The work is hard, but volunteers “thankful” to serve at Jenness Park – California Southern Baptist Convention

The work is hard, but volunteers “thankful” to serve at Jenness Park

Published Aug 23, 2018

JENNESS PARK — Volunteers help keep Jenness Park going.

Just ask Barry Lloyd, JP’s director.

“I get 30-plus years of work experience or ministry experience, a love for Christ and a love for people coming to know Christ,” Lloyd affirmed. “The volunteers at Jenness Park are priceless!”

“Their breadth of knowledge and application at camp spans maintenance, customer service, first aid and pastoral care,” he noted.

From summer workers to a volunteer who later joined the full-time staff, those who serve at JP, like Julia Berryman, say they are grateful for the opportunity.

“We’re working really, really, really hard, nine to ten hours a day,” Berryman said, “but I love it.”

A member of Sequoia Heights Baptist Church in Manteca, she is a school teacher who served for 10 years as director of “district camps” at JP. The original three associations that owned Jenness Park hold their own events each summer for children and youth.

Berryman said that, since she has summers free, staying home can become boring.

“You can buy plants and decorate your house, but you can’t invest in kids.”

Berryman said one of her favorite parts of serving at camp is hearing the students’ stories in chapel gatherings, and “interacting with the kids.”

She added she’s “so thankful to be able to give back to a ministry like Jenness Park that’s given so much to me over the years.”

Rhonda Tingle feels the same way.

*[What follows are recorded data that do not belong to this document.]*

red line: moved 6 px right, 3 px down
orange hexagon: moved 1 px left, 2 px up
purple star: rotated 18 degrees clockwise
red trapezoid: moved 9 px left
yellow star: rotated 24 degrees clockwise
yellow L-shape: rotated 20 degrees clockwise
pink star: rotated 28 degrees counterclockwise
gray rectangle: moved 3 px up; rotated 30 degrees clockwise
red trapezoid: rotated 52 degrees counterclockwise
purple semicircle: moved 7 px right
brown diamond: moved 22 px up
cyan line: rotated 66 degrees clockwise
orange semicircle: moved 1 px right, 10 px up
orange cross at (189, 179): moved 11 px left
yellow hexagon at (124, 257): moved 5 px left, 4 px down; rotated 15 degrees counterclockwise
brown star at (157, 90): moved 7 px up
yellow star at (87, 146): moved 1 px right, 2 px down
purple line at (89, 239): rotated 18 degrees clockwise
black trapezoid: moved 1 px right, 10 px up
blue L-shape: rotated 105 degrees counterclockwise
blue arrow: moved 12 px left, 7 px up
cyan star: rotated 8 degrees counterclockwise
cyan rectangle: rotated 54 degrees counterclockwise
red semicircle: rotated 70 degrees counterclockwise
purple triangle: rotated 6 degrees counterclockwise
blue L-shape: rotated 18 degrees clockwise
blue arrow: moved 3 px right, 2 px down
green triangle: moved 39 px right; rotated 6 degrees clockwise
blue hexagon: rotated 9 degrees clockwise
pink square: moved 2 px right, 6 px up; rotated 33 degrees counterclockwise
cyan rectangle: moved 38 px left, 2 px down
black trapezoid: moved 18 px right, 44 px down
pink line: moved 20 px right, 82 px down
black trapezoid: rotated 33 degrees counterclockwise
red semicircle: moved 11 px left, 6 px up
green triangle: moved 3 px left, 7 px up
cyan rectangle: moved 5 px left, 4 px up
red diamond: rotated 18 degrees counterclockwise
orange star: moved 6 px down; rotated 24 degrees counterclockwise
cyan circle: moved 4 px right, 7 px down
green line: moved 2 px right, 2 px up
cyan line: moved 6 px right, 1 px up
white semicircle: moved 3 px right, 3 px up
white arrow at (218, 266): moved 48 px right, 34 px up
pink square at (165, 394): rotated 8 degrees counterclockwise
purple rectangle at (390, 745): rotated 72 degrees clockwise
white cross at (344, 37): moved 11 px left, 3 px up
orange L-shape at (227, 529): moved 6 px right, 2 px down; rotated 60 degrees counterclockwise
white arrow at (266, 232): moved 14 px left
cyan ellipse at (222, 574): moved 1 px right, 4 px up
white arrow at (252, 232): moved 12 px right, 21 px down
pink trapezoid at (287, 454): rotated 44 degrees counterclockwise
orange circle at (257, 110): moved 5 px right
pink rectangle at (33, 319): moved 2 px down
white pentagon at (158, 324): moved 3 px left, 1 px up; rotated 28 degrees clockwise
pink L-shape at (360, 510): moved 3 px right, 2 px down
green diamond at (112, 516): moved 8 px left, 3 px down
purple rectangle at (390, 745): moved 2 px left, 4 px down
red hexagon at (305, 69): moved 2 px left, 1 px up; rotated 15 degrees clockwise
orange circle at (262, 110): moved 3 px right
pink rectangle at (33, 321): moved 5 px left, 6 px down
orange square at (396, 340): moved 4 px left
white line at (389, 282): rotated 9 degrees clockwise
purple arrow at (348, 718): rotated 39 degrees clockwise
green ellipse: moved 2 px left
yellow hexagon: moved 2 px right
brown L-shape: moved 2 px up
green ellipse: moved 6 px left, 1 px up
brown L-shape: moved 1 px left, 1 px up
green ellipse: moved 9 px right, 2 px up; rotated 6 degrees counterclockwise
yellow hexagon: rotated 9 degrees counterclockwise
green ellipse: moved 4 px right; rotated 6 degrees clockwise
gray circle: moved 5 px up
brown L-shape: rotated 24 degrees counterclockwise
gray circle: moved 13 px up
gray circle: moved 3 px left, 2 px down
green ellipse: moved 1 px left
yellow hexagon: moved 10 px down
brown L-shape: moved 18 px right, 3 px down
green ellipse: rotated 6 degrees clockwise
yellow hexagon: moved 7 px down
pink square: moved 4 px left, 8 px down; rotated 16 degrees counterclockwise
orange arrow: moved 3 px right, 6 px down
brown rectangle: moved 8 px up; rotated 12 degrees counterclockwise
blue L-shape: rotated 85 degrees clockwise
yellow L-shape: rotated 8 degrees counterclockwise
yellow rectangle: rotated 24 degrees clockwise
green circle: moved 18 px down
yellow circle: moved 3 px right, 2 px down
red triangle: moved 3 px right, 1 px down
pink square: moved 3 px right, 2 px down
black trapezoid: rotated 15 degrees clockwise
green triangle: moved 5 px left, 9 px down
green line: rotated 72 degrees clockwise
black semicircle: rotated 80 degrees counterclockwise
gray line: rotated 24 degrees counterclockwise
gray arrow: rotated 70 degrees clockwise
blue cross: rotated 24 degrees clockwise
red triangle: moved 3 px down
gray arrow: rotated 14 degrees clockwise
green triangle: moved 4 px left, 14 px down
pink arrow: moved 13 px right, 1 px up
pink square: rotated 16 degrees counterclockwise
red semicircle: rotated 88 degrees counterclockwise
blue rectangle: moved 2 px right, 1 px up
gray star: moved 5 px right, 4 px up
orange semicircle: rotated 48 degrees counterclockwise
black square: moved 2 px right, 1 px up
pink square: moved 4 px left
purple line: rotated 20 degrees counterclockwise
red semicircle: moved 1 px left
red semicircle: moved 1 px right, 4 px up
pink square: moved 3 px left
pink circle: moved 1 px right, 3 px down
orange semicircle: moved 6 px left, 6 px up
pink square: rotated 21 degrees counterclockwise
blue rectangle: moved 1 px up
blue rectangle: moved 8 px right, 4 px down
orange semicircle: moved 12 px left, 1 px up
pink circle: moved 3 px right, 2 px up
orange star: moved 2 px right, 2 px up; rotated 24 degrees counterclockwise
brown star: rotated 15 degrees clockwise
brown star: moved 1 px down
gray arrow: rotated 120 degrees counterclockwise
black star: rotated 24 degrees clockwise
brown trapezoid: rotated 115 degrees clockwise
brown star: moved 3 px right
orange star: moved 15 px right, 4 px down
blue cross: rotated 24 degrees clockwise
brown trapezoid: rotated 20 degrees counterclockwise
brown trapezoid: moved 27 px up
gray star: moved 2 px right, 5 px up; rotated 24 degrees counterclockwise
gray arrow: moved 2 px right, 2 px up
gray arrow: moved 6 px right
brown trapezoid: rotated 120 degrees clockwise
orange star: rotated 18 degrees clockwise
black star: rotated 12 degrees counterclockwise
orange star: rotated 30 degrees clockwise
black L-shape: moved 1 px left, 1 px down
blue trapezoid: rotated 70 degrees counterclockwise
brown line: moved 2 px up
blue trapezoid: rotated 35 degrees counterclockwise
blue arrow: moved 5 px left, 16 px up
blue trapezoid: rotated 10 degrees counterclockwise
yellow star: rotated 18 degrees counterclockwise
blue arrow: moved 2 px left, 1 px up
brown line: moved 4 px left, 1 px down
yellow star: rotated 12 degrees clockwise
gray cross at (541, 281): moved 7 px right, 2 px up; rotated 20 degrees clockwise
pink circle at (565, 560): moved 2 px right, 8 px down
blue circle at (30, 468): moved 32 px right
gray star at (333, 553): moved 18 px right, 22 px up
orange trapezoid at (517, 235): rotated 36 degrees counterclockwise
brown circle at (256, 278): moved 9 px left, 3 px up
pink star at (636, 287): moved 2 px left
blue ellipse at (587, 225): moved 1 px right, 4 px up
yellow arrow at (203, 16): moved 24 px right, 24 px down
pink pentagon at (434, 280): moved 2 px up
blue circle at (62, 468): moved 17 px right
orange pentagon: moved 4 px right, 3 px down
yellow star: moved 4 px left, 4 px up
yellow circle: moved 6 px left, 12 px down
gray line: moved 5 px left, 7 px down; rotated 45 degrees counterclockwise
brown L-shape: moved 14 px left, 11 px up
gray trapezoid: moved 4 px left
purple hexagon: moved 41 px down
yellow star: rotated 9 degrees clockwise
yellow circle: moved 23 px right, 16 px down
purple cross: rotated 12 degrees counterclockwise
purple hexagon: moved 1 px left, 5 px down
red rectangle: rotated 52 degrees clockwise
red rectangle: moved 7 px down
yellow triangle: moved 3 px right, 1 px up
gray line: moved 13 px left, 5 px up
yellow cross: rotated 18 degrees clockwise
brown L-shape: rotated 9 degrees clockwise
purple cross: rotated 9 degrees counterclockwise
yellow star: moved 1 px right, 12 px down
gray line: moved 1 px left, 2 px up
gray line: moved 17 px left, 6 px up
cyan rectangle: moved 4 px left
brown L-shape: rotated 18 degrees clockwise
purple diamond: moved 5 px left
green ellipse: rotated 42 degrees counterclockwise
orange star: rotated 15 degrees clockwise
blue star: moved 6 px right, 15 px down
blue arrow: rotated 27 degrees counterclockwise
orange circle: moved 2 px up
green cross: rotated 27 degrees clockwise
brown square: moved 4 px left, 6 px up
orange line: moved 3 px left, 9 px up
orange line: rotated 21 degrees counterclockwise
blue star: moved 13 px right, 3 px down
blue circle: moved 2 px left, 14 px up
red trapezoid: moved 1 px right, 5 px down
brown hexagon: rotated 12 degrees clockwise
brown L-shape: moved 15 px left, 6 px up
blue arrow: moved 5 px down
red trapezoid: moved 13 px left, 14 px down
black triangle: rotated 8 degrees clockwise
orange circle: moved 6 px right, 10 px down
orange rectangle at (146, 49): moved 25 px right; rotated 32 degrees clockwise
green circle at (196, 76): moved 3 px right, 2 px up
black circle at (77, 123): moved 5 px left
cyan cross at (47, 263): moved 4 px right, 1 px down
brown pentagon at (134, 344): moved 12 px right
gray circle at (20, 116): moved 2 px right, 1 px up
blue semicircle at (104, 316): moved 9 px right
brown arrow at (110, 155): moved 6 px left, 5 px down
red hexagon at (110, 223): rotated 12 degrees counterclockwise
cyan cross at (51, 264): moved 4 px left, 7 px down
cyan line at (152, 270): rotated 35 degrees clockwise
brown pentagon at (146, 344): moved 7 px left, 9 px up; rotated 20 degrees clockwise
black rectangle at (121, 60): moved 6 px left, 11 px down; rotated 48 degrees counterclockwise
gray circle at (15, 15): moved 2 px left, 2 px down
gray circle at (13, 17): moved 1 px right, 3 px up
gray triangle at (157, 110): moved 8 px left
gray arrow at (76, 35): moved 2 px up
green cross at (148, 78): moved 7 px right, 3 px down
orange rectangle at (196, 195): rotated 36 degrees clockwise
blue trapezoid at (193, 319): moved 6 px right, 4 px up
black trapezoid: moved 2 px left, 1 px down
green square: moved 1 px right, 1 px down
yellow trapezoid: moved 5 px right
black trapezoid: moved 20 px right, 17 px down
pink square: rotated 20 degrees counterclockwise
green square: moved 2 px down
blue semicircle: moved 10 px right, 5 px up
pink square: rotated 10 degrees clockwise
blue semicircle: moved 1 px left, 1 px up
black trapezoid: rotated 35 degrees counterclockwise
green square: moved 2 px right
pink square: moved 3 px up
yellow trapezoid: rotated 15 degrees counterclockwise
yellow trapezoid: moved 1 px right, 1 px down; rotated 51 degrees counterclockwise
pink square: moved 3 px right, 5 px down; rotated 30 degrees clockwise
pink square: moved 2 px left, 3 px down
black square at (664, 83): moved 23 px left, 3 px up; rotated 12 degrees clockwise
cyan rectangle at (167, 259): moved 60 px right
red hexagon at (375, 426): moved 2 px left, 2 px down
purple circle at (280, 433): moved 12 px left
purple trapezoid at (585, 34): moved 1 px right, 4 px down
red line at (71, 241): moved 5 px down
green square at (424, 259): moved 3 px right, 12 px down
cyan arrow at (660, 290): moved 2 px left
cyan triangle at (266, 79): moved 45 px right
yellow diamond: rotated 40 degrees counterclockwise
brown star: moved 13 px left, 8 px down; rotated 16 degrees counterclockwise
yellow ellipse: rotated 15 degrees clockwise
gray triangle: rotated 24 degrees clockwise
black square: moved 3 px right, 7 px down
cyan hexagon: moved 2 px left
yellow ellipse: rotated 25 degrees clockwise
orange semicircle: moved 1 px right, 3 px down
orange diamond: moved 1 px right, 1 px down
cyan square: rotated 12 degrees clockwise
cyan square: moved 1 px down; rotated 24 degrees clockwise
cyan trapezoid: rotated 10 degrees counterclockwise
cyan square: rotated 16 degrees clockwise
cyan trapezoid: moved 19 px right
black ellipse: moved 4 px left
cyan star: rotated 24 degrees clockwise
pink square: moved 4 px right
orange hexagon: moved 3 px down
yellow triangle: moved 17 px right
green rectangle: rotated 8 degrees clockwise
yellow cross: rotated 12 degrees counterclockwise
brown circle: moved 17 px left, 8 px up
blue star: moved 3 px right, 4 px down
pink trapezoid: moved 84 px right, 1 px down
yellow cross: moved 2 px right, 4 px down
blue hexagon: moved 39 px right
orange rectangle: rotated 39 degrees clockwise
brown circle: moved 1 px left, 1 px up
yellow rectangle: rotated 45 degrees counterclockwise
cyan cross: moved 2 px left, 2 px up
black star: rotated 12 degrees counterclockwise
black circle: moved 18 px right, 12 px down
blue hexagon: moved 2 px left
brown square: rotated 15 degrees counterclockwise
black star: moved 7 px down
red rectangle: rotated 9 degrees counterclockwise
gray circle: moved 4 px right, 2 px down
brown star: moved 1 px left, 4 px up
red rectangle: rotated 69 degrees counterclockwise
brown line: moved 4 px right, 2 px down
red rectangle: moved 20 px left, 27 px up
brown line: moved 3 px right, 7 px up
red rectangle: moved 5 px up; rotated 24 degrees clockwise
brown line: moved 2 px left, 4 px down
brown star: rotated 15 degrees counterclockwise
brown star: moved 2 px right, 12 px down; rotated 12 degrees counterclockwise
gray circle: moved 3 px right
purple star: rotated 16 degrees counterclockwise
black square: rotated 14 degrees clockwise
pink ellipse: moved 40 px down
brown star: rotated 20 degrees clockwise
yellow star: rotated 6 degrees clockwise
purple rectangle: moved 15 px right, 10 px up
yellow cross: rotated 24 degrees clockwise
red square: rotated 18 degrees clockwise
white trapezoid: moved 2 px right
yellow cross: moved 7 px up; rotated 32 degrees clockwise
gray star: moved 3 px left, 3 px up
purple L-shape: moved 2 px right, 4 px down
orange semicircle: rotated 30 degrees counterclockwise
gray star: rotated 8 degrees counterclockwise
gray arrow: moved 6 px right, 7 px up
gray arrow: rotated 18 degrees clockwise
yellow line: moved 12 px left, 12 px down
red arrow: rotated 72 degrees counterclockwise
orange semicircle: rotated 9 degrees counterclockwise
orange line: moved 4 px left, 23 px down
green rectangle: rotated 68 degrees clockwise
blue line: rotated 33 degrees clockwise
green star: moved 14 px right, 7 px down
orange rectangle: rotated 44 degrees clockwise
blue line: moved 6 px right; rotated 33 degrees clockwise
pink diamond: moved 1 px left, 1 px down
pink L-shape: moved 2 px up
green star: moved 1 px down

She volunteered one week one summer when her grandson was at camp, and enjoyed it so much she decided to serve for a whole summer.

“I saw how God blessed it,” Tingle said of Jenness Park.

She is working this year in the kitchen, helping prepare and serve meals for the hundreds of campers who attend CentriKid and FUGE camps, as well as other campers.

“It’s a great group of kids they bring to work in the kitchen,” Tingle said, acknowledging that the work is hard, but rewarding.

Her favorite part of the summer is the “bell-ringing on Saturday. It’s the highlight of the week,” she said of the “ceremony” when campers ring a special bell to signify that they’ve made a profession of faith in Christ during camp.

Like Berryman and Tingle, Charles Reeves was a summer volunteer for three years. But some five years ago, he moved into a full-time position at JP.

He has served in different roles, but the area in which he has worked most is the accommodations team.

In 2011, at age 19, his mother encouraged him to volunteer for the summer, and he felt as though JP was where God was calling him.

“Barry was the person who my mother talked to, to get me here,” Reeves said. “Then when Barry got a promotion, he hired me to be staff and he has been my mentor.”

In the time Reeves has served at JP he hopes that in some way every person who has come through the camp he was able to impact.

Reeves said he has grown in many ways and now, with his wife of a year-and-a-half, he believes his time at Jenness Park has come to an end.

“The same reason I’m here is the same reason I’m leaving — because God called me,” Reeves said.

He added that over his last year at JP he has felt God tell him, “I want you to prepare.” He is unsure what he has been preparing for, but he has faithfully listened.

As the summer camping season closes, so does Reeves’ time there. He will move with his wife, who has a job at a school in Colorado, and wait to see what God has prepared for them.

“The volunteers at Jenness Park are a great asset to the ministry as a whole,” Lloyd said of the variety of those who serve. “We love them!”